[START Task material]
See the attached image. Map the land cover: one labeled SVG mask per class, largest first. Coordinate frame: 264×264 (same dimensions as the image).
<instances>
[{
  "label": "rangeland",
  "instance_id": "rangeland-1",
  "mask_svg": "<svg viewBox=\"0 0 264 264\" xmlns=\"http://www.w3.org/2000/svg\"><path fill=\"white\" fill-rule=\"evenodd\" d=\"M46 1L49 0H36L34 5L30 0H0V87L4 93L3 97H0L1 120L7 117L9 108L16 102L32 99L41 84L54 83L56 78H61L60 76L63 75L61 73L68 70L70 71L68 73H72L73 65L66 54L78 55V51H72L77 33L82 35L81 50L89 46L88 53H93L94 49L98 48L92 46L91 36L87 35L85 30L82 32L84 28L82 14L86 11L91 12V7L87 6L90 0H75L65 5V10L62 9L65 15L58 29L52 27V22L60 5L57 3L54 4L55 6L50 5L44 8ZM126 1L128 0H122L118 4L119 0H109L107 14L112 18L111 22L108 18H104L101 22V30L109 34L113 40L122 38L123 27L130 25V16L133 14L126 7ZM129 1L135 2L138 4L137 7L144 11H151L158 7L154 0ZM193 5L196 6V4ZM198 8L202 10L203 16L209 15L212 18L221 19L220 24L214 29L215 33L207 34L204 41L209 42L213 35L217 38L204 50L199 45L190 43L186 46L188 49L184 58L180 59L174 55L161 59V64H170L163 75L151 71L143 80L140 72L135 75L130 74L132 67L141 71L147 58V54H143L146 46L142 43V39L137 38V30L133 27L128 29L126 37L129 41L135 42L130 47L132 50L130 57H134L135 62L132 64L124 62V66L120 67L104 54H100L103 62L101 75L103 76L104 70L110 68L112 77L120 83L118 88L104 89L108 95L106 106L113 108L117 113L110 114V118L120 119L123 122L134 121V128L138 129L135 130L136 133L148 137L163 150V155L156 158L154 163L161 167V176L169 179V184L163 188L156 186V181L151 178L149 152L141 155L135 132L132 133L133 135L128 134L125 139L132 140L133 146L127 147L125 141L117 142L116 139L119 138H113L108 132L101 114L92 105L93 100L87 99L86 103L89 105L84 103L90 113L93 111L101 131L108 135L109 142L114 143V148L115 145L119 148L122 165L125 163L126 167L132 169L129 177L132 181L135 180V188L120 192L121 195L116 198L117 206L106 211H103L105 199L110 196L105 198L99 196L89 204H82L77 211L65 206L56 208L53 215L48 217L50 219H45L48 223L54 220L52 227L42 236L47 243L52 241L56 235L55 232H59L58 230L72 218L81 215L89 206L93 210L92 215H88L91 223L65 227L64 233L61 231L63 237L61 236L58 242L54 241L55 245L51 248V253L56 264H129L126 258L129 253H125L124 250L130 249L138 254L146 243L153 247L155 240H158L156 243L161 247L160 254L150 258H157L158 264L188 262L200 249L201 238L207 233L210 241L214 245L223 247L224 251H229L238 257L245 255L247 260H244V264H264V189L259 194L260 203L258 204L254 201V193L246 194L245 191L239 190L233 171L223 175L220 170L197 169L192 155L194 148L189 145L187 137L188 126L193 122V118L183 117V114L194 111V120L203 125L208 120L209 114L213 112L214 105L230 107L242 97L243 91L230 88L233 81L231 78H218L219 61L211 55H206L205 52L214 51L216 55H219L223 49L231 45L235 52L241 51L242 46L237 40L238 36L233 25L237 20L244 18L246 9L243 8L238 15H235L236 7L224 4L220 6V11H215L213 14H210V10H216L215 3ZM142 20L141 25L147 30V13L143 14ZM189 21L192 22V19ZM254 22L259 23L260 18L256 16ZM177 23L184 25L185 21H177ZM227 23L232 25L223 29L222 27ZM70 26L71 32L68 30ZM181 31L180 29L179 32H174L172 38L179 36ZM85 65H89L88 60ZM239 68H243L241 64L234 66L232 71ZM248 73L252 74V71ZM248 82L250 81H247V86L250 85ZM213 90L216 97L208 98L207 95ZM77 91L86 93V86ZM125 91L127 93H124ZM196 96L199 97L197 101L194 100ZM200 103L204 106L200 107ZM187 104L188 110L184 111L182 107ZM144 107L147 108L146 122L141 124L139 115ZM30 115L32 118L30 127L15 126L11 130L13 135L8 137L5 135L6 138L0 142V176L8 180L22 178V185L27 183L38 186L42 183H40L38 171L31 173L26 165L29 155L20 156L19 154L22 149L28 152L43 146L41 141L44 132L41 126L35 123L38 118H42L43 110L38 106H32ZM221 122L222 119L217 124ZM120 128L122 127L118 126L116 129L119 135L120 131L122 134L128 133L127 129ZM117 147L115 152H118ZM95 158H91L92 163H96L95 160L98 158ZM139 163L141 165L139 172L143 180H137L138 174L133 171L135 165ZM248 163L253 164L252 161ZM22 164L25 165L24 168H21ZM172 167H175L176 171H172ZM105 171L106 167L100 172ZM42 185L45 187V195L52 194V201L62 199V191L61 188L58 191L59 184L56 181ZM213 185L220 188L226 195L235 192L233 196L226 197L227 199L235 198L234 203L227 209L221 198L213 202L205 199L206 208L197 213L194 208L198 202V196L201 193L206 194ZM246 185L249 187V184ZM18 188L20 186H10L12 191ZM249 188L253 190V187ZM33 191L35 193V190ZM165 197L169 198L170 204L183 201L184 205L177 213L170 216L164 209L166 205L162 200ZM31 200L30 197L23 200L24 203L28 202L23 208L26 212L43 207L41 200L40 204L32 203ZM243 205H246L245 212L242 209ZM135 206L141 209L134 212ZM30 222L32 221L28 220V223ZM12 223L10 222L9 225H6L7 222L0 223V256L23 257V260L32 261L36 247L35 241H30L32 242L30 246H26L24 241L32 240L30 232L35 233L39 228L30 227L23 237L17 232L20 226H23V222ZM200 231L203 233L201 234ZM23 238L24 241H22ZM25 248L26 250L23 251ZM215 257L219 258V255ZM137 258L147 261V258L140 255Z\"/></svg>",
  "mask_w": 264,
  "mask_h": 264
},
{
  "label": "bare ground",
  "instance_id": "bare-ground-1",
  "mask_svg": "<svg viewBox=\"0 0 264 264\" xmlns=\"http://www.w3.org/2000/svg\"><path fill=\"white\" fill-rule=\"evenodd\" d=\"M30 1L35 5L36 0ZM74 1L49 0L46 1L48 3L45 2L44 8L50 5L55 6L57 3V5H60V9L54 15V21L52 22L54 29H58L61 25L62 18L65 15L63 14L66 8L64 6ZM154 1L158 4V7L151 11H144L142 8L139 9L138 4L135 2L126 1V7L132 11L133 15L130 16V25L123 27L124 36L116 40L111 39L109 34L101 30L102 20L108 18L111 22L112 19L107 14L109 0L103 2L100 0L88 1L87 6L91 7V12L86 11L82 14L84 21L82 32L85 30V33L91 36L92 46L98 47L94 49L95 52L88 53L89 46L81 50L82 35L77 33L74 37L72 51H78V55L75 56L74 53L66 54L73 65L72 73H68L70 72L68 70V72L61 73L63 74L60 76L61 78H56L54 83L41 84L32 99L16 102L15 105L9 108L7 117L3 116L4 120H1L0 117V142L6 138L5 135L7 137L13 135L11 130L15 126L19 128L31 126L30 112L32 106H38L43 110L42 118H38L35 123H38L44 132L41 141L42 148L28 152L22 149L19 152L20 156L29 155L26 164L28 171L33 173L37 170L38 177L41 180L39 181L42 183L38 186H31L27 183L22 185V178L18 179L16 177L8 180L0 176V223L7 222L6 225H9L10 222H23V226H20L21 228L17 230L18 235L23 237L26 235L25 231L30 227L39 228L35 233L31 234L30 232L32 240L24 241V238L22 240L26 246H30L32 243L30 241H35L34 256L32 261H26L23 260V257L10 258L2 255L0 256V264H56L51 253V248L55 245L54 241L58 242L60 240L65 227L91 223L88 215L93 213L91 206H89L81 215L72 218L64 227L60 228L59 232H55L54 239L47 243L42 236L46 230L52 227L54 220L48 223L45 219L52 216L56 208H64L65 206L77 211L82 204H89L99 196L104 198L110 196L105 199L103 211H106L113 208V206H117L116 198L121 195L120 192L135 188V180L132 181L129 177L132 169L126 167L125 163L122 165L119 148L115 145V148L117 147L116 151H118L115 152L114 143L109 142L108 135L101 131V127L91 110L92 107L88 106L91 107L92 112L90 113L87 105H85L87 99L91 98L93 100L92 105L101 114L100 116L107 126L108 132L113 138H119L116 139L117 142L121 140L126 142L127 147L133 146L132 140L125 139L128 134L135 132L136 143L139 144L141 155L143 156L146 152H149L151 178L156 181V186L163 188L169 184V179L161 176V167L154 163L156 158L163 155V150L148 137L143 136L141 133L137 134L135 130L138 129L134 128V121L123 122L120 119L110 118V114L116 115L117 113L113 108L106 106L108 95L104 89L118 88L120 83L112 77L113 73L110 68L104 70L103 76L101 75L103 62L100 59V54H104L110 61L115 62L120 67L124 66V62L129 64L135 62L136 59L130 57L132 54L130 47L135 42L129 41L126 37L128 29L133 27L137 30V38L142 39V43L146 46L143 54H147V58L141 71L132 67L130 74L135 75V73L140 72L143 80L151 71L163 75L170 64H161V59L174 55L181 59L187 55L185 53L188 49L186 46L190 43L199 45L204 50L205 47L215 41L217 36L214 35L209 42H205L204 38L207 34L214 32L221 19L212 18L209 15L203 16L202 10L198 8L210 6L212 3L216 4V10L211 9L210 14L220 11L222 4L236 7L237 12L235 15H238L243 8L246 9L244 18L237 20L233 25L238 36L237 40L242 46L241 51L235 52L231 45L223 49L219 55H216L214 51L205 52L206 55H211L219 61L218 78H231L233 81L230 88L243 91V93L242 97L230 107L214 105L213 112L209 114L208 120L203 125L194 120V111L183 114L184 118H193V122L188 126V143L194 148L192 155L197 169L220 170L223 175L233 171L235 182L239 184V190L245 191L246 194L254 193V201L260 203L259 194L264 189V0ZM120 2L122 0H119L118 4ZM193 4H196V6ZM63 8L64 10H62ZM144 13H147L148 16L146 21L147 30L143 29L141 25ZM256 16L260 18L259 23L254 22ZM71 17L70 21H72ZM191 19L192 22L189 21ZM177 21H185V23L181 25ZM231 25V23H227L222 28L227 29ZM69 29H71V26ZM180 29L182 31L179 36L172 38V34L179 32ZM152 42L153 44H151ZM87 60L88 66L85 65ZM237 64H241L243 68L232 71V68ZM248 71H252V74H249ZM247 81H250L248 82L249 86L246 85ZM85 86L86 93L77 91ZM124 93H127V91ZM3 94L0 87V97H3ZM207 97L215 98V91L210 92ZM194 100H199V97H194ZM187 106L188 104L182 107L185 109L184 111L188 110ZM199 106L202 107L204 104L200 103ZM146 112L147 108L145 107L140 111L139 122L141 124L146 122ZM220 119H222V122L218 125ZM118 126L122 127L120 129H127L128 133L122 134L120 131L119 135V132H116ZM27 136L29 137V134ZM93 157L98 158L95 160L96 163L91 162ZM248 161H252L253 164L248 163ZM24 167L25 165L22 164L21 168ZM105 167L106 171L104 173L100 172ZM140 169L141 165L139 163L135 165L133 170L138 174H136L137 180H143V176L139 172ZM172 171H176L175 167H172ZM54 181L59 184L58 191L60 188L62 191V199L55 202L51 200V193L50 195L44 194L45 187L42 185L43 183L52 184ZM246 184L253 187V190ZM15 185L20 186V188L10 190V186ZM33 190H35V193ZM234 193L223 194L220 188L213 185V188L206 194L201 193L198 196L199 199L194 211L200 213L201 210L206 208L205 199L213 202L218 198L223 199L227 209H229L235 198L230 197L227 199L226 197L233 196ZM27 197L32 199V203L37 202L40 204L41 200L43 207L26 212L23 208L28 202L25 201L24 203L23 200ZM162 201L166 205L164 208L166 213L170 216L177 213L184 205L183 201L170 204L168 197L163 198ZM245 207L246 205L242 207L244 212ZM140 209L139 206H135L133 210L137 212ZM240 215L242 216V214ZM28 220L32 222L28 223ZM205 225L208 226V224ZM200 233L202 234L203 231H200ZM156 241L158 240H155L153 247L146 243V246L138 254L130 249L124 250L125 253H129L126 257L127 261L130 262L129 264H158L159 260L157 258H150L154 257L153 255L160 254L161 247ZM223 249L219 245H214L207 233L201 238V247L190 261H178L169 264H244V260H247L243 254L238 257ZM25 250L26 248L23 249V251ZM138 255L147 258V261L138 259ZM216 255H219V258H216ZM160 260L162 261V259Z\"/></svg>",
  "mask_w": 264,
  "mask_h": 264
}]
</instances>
[END Task material]
## Exercise aim
Gather each line of the records that contains the word "bare", copying every such line in full.

## Result of the task
  "label": "bare ground",
  "instance_id": "bare-ground-1",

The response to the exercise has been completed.